Dataset records Start Marker
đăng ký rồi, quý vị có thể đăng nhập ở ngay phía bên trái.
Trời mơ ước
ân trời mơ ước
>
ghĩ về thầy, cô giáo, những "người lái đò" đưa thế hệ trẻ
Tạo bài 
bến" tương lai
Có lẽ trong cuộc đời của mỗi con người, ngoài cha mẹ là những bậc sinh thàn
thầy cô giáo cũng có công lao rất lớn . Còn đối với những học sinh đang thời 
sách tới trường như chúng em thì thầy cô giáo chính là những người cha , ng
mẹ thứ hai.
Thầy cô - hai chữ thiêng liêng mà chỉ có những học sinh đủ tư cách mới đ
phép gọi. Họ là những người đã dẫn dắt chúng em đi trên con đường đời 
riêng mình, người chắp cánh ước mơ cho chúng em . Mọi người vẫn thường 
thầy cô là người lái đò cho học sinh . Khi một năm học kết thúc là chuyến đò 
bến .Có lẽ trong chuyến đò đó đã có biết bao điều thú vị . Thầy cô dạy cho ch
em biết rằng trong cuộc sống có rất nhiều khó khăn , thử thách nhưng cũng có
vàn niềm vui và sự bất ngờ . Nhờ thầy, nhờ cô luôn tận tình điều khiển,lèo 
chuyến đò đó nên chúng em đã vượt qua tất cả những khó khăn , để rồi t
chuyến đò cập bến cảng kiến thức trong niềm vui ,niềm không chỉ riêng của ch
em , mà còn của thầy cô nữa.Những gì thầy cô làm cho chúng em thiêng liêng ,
Dataset records End Marker
## Assignment
Write every line of the entries again, word for word.

## Output of the exercise
đăng ký rồi, quý vị có thể đăng nhập ở ngay phía bên trái.
Trời mơ ước
ân trời mơ ước
>
ghĩ về thầy, cô giáo, những "người lái đò" đưa thế hệ trẻ
Tạo bài 
bến" tương lai
Có lẽ trong cuộc đời của mỗi con người, ngoài cha mẹ là những bậc sinh thàn
thầy cô giáo cũng có công lao rất lớn . Còn đối với những học sinh đang thời 
sách tới trường như chúng em thì thầy cô giáo chính là những người cha , ng
mẹ thứ hai.
Thầy cô - hai chữ thiêng liêng mà chỉ có những học sinh đủ tư cách mới đ
phép gọi. Họ là những người đã dẫn dắt chúng em đi trên con đường đời 
riêng mình, người chắp cánh ước mơ cho chúng em . Mọi người vẫn thường 
thầy cô là người lái đò cho học sinh . Khi một năm học kết thúc là chuyến đò 
bến .Có lẽ trong chuyến đò đó đã có biết bao điều thú vị . Thầy cô dạy cho ch
em biết rằng trong cuộc sống có rất nhiều khó khăn , thử thách nhưng cũng có
vàn niềm vui và sự bất ngờ . Nhờ thầy, nhờ cô luôn tận tình điều khiển,lèo 
chuyến đò đó nên chúng em đã vượt qua tất cả những khó khăn , để rồi t
chuyến đò cập bến cảng kiến thức trong niềm vui ,niềm không chỉ riêng của ch
em , mà còn của thầy cô nữa.Những gì thầy cô làm cho chúng em thiêng liêng ,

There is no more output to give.